## WHAT IS REQUIRED
Repeat every record below, word for word.

━━━━━━━━━━

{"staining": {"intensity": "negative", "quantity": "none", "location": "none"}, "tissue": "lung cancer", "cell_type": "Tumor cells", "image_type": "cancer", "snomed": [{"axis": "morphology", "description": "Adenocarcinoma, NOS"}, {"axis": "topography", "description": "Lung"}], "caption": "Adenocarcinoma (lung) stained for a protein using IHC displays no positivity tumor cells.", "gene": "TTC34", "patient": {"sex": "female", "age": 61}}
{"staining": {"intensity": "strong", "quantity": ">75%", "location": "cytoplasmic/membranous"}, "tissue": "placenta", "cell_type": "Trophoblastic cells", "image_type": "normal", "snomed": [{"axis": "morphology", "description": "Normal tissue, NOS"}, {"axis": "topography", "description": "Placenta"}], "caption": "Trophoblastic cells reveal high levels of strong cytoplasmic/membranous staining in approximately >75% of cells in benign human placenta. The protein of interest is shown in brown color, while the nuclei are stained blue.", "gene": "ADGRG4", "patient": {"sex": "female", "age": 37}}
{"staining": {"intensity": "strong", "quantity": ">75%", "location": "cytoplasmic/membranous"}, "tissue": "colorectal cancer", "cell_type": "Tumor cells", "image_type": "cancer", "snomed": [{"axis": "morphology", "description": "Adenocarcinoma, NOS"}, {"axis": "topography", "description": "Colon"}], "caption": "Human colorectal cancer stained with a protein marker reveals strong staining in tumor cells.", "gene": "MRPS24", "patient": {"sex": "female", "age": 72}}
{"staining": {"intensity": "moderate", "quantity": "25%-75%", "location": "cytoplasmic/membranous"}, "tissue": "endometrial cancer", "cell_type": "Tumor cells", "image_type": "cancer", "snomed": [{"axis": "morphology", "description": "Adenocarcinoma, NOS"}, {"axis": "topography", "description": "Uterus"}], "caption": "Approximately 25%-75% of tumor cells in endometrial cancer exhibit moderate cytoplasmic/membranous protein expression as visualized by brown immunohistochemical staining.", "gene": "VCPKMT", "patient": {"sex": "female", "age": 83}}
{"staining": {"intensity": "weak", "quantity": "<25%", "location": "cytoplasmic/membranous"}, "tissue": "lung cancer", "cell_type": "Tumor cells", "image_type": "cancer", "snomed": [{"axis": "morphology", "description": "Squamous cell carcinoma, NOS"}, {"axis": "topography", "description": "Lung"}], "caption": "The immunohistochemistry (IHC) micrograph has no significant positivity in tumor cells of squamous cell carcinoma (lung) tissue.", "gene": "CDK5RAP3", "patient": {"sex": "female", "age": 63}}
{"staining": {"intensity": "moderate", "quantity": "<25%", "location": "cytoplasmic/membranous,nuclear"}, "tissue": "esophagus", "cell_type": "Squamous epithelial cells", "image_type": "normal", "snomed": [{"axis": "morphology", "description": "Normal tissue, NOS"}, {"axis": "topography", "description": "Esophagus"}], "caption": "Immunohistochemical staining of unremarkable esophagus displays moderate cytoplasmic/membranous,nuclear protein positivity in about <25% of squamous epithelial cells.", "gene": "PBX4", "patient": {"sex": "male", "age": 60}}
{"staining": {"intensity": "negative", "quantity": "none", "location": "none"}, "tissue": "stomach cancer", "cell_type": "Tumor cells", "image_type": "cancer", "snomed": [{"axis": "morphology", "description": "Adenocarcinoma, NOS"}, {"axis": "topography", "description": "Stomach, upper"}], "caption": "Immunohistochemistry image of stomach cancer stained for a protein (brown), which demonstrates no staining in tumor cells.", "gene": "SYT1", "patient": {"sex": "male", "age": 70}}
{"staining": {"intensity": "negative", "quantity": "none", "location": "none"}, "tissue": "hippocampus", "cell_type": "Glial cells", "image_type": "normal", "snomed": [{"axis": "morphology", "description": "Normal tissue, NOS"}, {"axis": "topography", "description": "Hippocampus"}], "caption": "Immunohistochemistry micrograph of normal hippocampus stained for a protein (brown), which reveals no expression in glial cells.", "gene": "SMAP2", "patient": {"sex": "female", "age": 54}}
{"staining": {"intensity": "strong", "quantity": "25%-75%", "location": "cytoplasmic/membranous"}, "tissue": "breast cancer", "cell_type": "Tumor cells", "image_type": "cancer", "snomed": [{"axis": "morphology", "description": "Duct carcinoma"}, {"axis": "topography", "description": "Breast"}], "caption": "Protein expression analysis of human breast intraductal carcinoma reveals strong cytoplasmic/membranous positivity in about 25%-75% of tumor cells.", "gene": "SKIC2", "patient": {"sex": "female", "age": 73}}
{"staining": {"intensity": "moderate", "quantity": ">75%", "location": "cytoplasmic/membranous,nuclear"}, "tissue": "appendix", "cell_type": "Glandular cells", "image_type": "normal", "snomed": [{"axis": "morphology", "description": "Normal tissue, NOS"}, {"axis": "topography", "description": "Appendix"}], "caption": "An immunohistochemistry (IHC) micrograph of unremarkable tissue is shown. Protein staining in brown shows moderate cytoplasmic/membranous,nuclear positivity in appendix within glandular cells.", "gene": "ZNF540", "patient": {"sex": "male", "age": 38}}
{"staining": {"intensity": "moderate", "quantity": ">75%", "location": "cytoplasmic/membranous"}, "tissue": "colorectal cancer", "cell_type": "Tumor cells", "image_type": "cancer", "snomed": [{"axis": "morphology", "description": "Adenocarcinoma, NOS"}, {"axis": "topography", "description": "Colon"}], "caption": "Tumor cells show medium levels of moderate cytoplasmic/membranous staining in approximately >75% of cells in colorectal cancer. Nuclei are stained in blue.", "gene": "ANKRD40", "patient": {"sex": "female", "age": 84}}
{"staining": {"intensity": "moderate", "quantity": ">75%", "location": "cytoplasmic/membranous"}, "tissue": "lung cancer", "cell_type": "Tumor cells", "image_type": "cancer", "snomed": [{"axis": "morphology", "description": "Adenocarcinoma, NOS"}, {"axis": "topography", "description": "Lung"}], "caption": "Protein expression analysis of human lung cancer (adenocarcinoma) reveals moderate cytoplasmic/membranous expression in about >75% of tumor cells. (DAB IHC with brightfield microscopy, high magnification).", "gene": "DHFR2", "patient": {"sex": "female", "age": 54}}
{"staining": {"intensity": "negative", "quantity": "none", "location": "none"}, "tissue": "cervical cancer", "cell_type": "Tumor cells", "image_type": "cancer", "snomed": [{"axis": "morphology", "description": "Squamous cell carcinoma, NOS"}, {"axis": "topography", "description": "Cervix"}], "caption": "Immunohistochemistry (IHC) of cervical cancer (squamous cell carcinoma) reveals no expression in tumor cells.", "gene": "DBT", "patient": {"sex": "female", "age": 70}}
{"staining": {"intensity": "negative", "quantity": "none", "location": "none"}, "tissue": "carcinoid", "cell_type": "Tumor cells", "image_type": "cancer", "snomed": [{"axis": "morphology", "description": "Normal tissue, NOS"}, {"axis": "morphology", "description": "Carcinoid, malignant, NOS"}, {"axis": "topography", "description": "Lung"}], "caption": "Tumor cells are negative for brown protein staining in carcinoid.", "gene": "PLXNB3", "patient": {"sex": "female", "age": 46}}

━━━━━━━━━━

## TASK ANSWER
{"staining": {"intensity": "negative", "quantity": "none", "location": "none"}, "tissue": "lung cancer", "cell_type": "Tumor cells", "image_type": "cancer", "snomed": [{"axis": "morphology", "description": "Adenocarcinoma, NOS"}, {"axis": "topography", "description": "Lung"}], "caption": "Adenocarcinoma (lung) stained for a protein using IHC displays no positivity tumor cells.", "gene": "TTC34", "patient": {"sex": "female", "age": 61}}
{"staining": {"intensity": "strong", "quantity": ">75%", "location": "cytoplasmic/membranous"}, "tissue": "placenta", "cell_type": "Trophoblastic cells", "image_type": "normal", "snomed": [{"axis": "morphology", "description": "Normal tissue, NOS"}, {"axis": "topography", "description": "Placenta"}], "caption": "Trophoblastic cells reveal high levels of strong cytoplasmic/membranous staining in approximately >75% of cells in benign human placenta. The protein of interest is shown in brown color, while the nuclei are stained blue.", "gene": "ADGRG4", "patient": {"sex": "female", "age": 37}}
{"staining": {"intensity": "strong", "quantity": ">75%", "location": "cytoplasmic/membranous"}, "tissue": "colorectal cancer", "cell_type": "Tumor cells", "image_type": "cancer", "snomed": [{"axis": "morphology", "description": "Adenocarcinoma, NOS"}, {"axis": "topography", "description": "Colon"}], "caption": "Human colorectal cancer stained with a protein marker reveals strong staining in tumor cells.", "gene": "MRPS24", "patient": {"sex": "female", "age": 72}}
{"staining": {"intensity": "moderate", "quantity": "25%-75%", "location": "cytoplasmic/membranous"}, "tissue": "endometrial cancer", "cell_type": "Tumor cells", "image_type": "cancer", "snomed": [{"axis": "morphology", "description": "Adenocarcinoma, NOS"}, {"axis": "topography", "description": "Uterus"}], "caption": "Approximately 25%-75% of tumor cells in endometrial cancer exhibit moderate cytoplasmic/membranous protein expression as visualized by brown immunohistochemical staining.", "gene": "VCPKMT", "patient": {"sex": "female", "age": 83}}
{"staining": {"intensity": "weak", "quantity": "<25%", "location": "cytoplasmic/membranous"}, "tissue": "lung cancer", "cell_type": "Tumor cells", "image_type": "cancer", "snomed": [{"axis": "morphology", "description": "Squamous cell carcinoma, NOS"}, {"axis": "topography", "description": "Lung"}], "caption": "The immunohistochemistry (IHC) micrograph has no significant positivity in tumor cells of squamous cell carcinoma (lung) tissue.", "gene": "CDK5RAP3", "patient": {"sex": "female", "age": 63}}
{"staining": {"intensity": "moderate", "quantity": "<25%", "location": "cytoplasmic/membranous,nuclear"}, "tissue": "esophagus", "cell_type": "Squamous epithelial cells", "image_type": "normal", "snomed": [{"axis": "morphology", "description": "Normal tissue, NOS"}, {"axis": "topography", "description": "Esophagus"}], "caption": "Immunohistochemical staining of unremarkable esophagus displays moderate cytoplasmic/membranous,nuclear protein positivity in about <25% of squamous epithelial cells.", "gene": "PBX4", "patient": {"sex": "male", "age": 60}}
{"staining": {"intensity": "negative", "quantity": "none", "location": "none"}, "tissue": "stomach cancer", "cell_type": "Tumor cells", "image_type": "cancer", "snomed": [{"axis": "morphology", "description": "Adenocarcinoma, NOS"}, {"axis": "topography", "description": "Stomach, upper"}], "caption": "Immunohistochemistry image of stomach cancer stained for a protein (brown), which demonstrates no staining in tumor cells.", "gene": "SYT1", "patient": {"sex": "male", "age": 70}}
{"staining": {"intensity": "negative", "quantity": "none", "location": "none"}, "tissue": "hippocampus", "cell_type": "Glial cells", "image_type": "normal", "snomed": [{"axis": "morphology", "description": "Normal tissue, NOS"}, {"axis": "topography", "description": "Hippocampus"}], "caption": "Immunohistochemistry micrograph of normal hippocampus stained for a protein (brown), which reveals no expression in glial cells.", "gene": "SMAP2", "patient": {"sex": "female", "age": 54}}
{"staining": {"intensity": "strong", "quantity": "25%-75%", "location": "cytoplasmic/membranous"}, "tissue": "breast cancer", "cell_type": "Tumor cells", "image_type": "cancer", "snomed": [{"axis": "morphology", "description": "Duct carcinoma"}, {"axis": "topography", "description": "Breast"}], "caption": "Protein expression analysis of human breast intraductal carcinoma reveals strong cytoplasmic/membranous positivity in about 25%-75% of tumor cells.", "gene": "SKIC2", "patient": {"sex": "female", "age": 73}}
{"staining": {"intensity": "moderate", "quantity": ">75%", "location": "cytoplasmic/membranous,nuclear"}, "tissue": "appendix", "cell_type": "Glandular cells", "image_type": "normal", "snomed": [{"axis": "morphology", "description": "Normal tissue, NOS"}, {"axis": "topography", "description": "Appendix"}], "caption": "An immunohistochemistry (IHC) micrograph of unremarkable tissue is shown. Protein staining in brown shows moderate cytoplasmic/membranous,nuclear positivity in appendix within glandular cells.", "gene": "ZNF540", "patient": {"sex": "male", "age": 38}}
{"staining": {"intensity": "moderate", "quantity": ">75%", "location": "cytoplasmic/membranous"}, "tissue": "colorectal cancer", "cell_type": "Tumor cells", "image_type": "cancer", "snomed": [{"axis": "morphology", "description": "Adenocarcinoma, NOS"}, {"axis": "topography", "description": "Colon"}], "caption": "Tumor cells show medium levels of moderate cytoplasmic/membranous staining in approximately >75% of cells in colorectal cancer. Nuclei are stained in blue.", "gene": "ANKRD40", "patient": {"sex": "female", "age": 84}}
{"staining": {"intensity": "moderate", "quantity": ">75%", "location": "cytoplasmic/membranous"}, "tissue": "lung cancer", "cell_type": "Tumor cells", "image_type": "cancer", "snomed": [{"axis": "morphology", "description": "Adenocarcinoma, NOS"}, {"axis": "topography", "description": "Lung"}], "caption": "Protein expression analysis of human lung cancer (adenocarcinoma) reveals moderate cytoplasmic/membranous expression in about >75% of tumor cells. (DAB IHC with brightfield microscopy, high magnification).", "gene": "DHFR2", "patient": {"sex": "female", "age": 54}}
{"staining": {"intensity": "negative", "quantity": "none", "location": "none"}, "tissue": "cervical cancer", "cell_type": "Tumor cells", "image_type": "cancer", "snomed": [{"axis": "morphology", "description": "Squamous cell carcinoma, NOS"}, {"axis": "topography", "description": "Cervix"}], "caption": "Immunohistochemistry (IHC) of cervical cancer (squamous cell carcinoma) reveals no expression in tumor cells.", "gene": "DBT", "patient": {"sex": "female", "age": 70}}
{"staining": {"intensity": "negative", "quantity": "none", "location": "none"}, "tissue": "carcinoid", "cell_type": "Tumor cells", "image_type": "cancer", "snomed": [{"axis": "morphology", "description": "Normal tissue, NOS"}, {"axis": "morphology", "description": "Carcinoid, malignant, NOS"}, {"axis": "topography", "description": "Lung"}], "caption": "Tumor cells are negative for brown protein staining in carcinoid.", "gene": "PLXNB3", "patient": {"sex": "female", "age": 46}}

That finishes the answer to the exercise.